In the moments before the start of the second half, as players and referees waited for the all-clear from television, Loyd stood by herself in a corner of the court and stared off in the distance. Just before the ball was put in play, Achonwa caught her eye from the other side of the court and made a hand gesture. Both grinned for a brief second.
"We just saw that I had a smaller guard on me," Loyd recounted in reference to Baylor's Niya Johnson. "So we were just looking at each other like, 'Hey, it's go-time,' kind of looking at each other like, 'They can't guard us; it's now or never.' We just looked at each other, and that's kind of the first time we ever did that."
That it was Achonwa on the other end of the silent communication is no surprise. She is the one who always knows what to say, or in this case, signal. She was a force in the post in the first half, pursuing rebounds, altering shots and proving far too quick for inexperienced defenders.
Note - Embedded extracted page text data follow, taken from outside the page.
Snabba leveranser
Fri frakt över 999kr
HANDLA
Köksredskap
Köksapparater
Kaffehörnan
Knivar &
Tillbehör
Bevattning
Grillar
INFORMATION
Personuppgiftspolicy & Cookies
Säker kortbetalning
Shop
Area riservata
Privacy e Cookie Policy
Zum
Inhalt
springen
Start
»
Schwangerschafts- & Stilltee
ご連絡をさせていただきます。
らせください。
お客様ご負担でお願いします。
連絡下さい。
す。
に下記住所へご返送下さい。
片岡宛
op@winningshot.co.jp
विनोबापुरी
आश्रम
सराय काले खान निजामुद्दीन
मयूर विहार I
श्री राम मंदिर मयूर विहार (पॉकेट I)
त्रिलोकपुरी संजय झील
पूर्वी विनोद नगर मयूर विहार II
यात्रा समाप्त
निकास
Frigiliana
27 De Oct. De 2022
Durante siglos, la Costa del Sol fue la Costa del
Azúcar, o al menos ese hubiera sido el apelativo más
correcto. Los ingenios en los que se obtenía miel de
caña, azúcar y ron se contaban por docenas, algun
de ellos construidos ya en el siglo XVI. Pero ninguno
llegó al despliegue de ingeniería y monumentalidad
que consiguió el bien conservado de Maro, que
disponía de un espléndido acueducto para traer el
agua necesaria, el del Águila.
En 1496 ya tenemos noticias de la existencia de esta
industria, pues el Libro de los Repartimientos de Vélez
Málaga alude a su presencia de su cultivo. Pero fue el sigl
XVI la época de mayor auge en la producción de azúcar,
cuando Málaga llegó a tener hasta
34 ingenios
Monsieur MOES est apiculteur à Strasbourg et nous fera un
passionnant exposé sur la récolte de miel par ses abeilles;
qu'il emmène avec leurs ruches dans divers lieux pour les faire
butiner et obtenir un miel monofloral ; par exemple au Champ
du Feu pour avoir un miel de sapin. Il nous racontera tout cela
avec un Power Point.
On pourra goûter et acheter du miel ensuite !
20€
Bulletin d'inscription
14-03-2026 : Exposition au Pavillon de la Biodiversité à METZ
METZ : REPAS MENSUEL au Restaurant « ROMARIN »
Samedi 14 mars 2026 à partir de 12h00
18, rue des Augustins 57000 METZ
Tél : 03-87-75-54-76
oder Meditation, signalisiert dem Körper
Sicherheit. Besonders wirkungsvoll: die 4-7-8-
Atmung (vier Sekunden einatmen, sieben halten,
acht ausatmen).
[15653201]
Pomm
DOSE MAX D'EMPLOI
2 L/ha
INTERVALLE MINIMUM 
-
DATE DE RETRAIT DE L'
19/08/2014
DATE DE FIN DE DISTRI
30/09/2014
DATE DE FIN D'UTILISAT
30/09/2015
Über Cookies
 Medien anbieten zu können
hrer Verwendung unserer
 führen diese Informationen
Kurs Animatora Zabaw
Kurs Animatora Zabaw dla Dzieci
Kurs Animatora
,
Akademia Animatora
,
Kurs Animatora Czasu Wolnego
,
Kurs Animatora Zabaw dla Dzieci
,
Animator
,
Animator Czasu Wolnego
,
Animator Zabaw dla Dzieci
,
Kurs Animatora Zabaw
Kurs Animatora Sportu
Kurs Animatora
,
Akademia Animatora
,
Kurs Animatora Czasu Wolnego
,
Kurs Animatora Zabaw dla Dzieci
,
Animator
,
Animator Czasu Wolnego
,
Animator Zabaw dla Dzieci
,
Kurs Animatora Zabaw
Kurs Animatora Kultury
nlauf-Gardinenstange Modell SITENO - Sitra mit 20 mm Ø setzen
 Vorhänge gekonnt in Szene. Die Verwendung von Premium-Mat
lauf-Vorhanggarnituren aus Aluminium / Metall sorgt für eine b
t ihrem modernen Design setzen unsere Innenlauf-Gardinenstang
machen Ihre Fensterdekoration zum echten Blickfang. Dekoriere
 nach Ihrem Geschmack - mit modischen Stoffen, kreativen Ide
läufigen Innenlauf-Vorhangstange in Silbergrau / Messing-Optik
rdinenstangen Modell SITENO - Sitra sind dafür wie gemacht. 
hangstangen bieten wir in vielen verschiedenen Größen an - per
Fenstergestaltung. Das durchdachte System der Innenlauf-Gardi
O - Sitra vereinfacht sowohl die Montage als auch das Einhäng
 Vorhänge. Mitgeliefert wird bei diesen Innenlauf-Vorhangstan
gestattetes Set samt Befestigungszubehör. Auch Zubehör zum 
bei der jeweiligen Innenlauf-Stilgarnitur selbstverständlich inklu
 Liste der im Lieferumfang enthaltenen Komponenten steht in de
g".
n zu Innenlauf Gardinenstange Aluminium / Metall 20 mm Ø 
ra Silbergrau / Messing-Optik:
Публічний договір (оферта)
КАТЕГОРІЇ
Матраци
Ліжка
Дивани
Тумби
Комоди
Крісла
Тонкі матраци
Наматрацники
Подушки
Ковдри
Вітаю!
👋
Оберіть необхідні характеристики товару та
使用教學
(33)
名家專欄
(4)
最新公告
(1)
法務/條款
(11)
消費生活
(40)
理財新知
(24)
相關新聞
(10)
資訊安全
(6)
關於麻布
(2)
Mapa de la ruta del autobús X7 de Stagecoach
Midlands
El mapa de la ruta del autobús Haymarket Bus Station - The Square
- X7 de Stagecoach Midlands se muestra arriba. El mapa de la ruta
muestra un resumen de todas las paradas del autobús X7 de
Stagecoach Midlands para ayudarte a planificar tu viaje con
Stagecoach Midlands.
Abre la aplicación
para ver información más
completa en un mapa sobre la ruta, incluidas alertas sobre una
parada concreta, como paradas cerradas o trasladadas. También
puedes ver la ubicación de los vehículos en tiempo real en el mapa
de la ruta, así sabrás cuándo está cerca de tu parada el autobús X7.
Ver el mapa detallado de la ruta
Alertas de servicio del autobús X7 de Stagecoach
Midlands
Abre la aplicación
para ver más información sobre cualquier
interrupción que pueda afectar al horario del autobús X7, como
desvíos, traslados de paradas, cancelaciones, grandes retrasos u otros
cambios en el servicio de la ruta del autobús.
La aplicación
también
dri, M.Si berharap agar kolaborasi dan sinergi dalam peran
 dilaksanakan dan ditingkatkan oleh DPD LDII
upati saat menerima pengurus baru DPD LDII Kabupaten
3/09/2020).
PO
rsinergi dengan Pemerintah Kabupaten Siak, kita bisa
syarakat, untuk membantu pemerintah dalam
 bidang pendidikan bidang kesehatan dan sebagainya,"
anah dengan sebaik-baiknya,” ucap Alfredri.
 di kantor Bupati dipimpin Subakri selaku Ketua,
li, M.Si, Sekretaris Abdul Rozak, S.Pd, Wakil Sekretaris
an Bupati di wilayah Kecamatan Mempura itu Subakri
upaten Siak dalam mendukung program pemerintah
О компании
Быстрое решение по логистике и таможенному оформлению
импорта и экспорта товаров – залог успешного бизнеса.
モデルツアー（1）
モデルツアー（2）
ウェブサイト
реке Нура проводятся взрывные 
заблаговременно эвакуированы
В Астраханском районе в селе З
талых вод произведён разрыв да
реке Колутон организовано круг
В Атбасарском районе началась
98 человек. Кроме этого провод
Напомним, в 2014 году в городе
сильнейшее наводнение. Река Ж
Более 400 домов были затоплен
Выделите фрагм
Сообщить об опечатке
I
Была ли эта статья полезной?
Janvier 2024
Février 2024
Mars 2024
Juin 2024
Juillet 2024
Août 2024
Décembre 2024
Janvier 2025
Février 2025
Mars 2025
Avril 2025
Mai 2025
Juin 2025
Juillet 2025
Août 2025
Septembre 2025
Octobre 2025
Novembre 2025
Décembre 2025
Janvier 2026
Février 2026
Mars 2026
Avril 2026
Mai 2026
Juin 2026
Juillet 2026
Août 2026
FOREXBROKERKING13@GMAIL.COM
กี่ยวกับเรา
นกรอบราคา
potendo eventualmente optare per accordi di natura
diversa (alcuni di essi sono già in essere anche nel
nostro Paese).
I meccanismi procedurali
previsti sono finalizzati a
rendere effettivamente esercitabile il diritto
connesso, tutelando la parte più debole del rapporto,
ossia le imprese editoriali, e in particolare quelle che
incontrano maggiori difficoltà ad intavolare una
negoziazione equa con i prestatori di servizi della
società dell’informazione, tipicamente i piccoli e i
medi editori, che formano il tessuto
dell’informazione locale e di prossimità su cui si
She was also just a force in the arena, exhorting fans to get on their feet and make some noise or making sure Loyd was ready to roll. So of course she refused help when she limped to the locker room after sustaining an apparent knee injury in the closing minutes -- limped off the court only after turning to her teammates and screaming at them to protect their house and finish the job.
"She means so much to us," Ivey said. "She is our post player, she is our leader. She is literally the smartest player on the team. Not taking anything away from Lindsay Allen, but Ace is basically a point guard in a post body. She's very cerebral. She's the one who knows where everybody is supposed to be. ... She's the one who will tell people and has no filter on what needs to be said."
To a person, Notre Dame players feigned certainty that Achonwa will be with them on the court in Nashville, although it felt as if they were trying to convince themselves as much as those asking questions without answers. McGraw offered only the news that the senior will have an MRI on Tuesday.
Notre Dame's coach said she wanted to see a replay of the play that led to the injury. "It looked like a rough play," McGraw said. It certainly wasn't the only question about the officiating on a night that saw more than 40 total fouls and double-digit offensive fouls. Notre Dame got hit hard with the early fouls on McBride and the second-half woes for Achonwa, but Baylor had it at least as bad as it sent the Fighting Irish to the free throw line 33 times.
Baylor coach Kim Mulkey, who served a one-game suspension in Baylor's first-round win as a result of critical comments she made about the officiating in her team's Sweet 16 loss a season ago, wouldn't comment on the same topic Monday. But at least on arguably the two biggest momentum-swinging calls -- Mulkey's technical after an offensive foul was whistled on Sims in front of the Baylor bench, and the intentional foul on Sims when she wrapped both arms around Notre Dame's Allen on a breakaway after the Baylor star had turned over the ball -- it would have been difficult to argue the merits.
It was an unfortunate element on a night when Sims fought valiantly to prolong her career, Loyd made her mark and both teams played with a frantic energy, but it cut both ways.
"It was really hard to get the rhythm going with fouls, and a lot of offensive fouls both ways," McGraw said. "They have to call the game like they see it, and they wanted to keep it in check, but for us, we need a little bit more of a flow. Especially when Ace is out and K-Mac is out. So really for us, our rhythm was a little suspect anyway."
So here we are one more time, wondering if Notre Dame can prosper without one of its most important players.
But wondering it as the Irish get ready for their fourth consecutive Final Four.